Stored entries
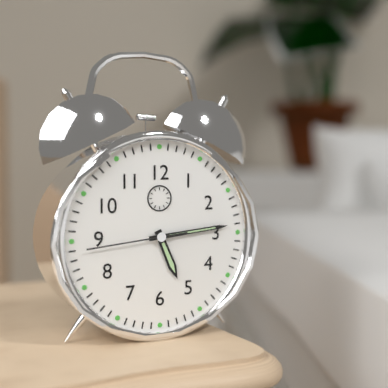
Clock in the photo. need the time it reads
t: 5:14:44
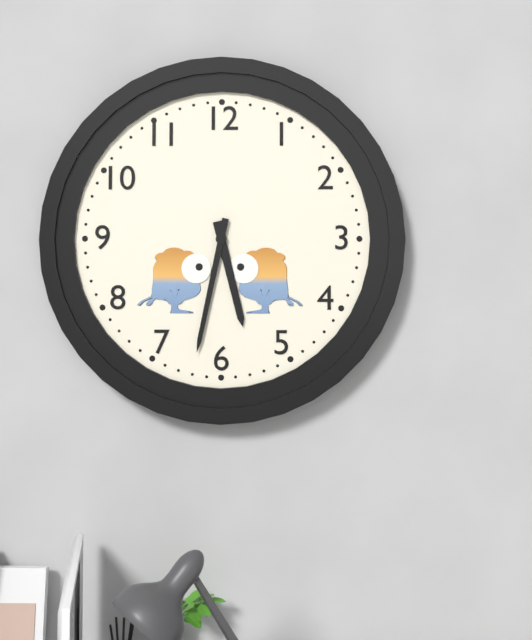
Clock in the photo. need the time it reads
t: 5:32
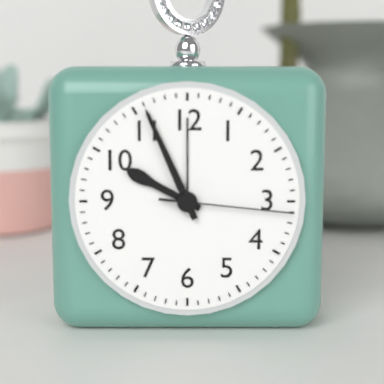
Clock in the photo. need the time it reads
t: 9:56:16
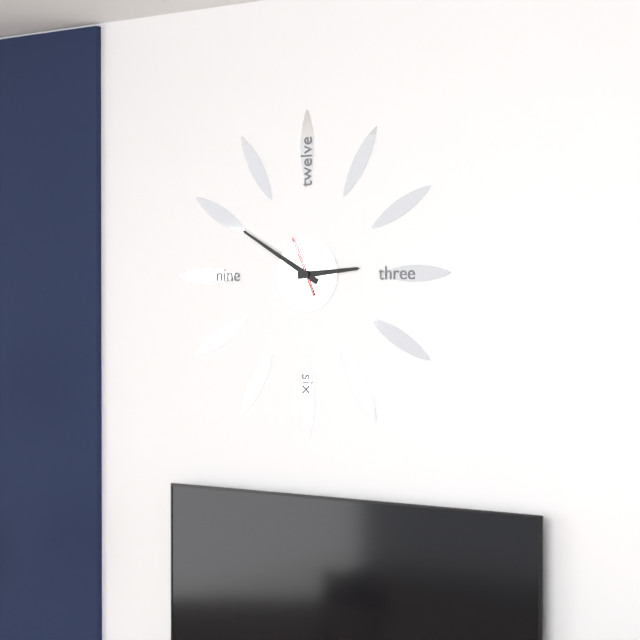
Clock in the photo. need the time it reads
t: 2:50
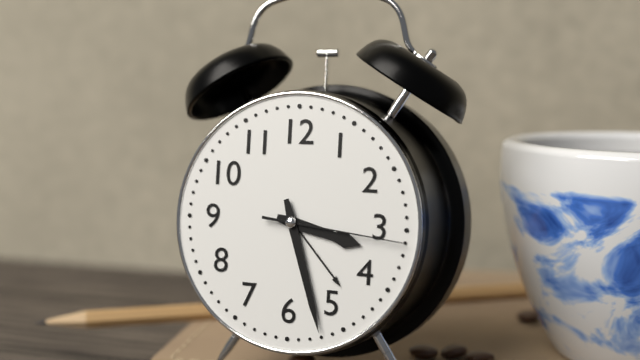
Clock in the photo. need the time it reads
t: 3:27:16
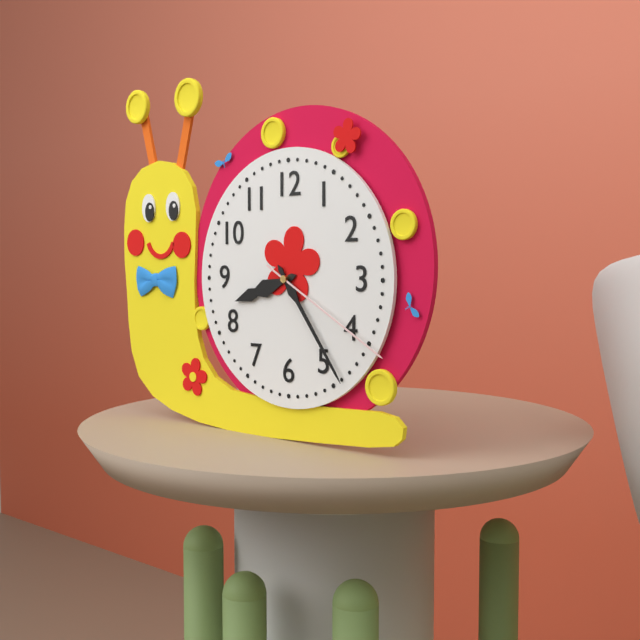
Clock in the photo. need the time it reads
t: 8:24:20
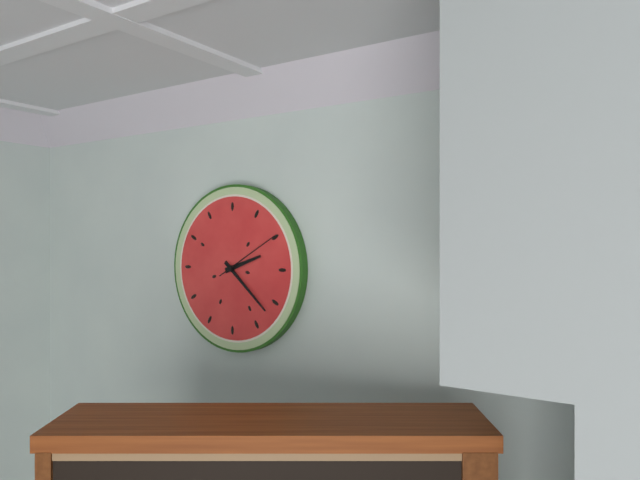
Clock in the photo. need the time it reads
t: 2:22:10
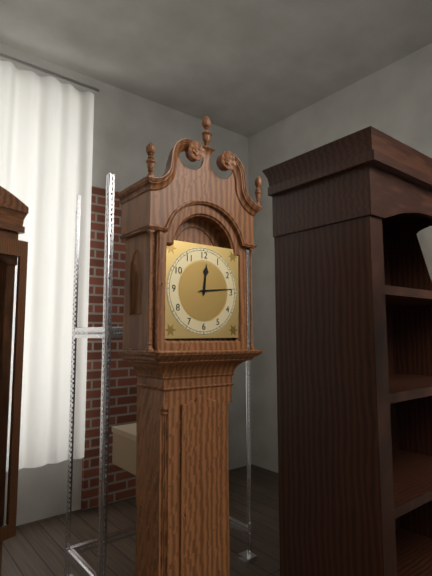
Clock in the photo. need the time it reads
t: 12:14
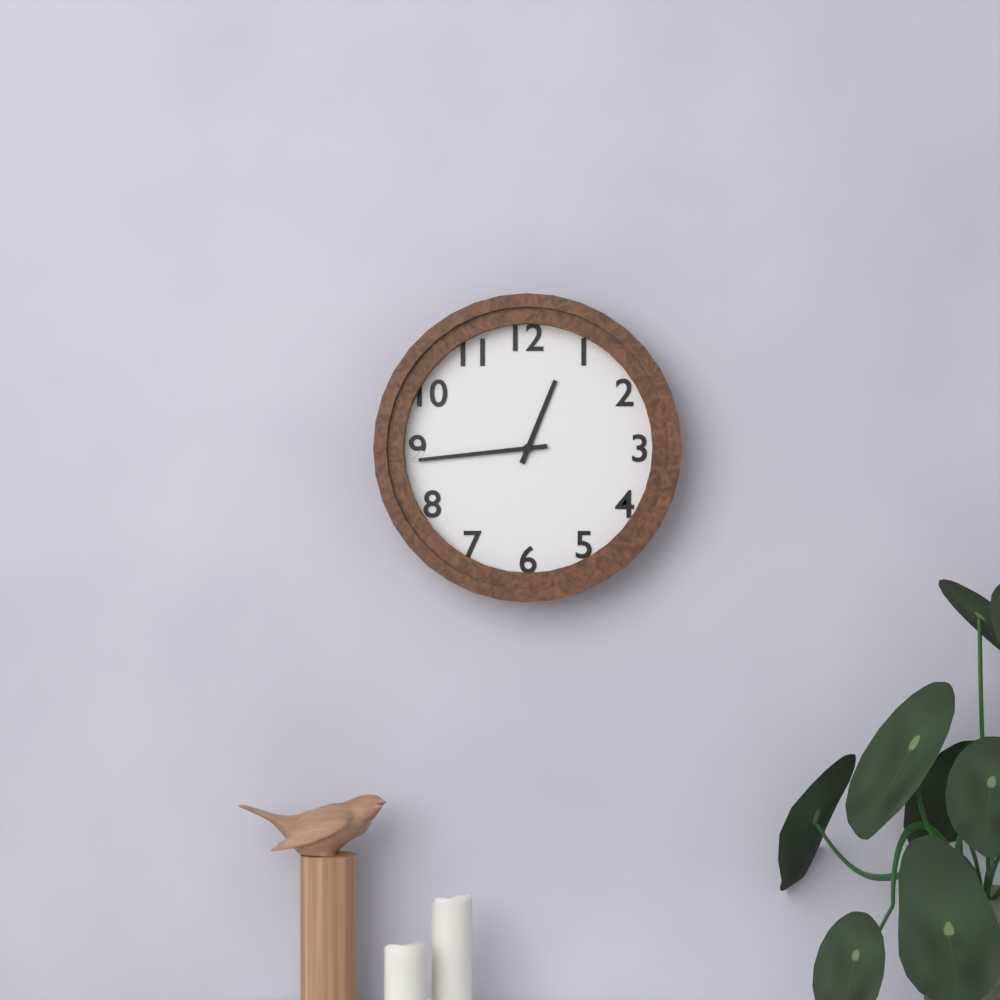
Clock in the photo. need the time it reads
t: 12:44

TASK GOAL:
Lay out all the records above as a JSON list of strings, one string per line, skipping blank lines and leaving the pictures out.

SOLUTION TO THIS PROBLEM:
[
  "Clock in the photo. need the time it reads",
  "t: 5:14:44",
  "Clock in the photo. need the time it reads",
  "t: 5:32",
  "Clock in the photo. need the time it reads",
  "t: 9:56:16",
  "Clock in the photo. need the time it reads",
  "t: 2:50",
  "Clock in the photo. need the time it reads",
  "t: 3:27:16",
  "Clock in the photo. need the time it reads",
  "t: 8:24:20",
  "Clock in the photo. need the time it reads",
  "t: 2:22:10",
  "Clock in the photo. need the time it reads",
  "t: 12:14",
  "Clock in the photo. need the time it reads",
  "t: 12:44"
]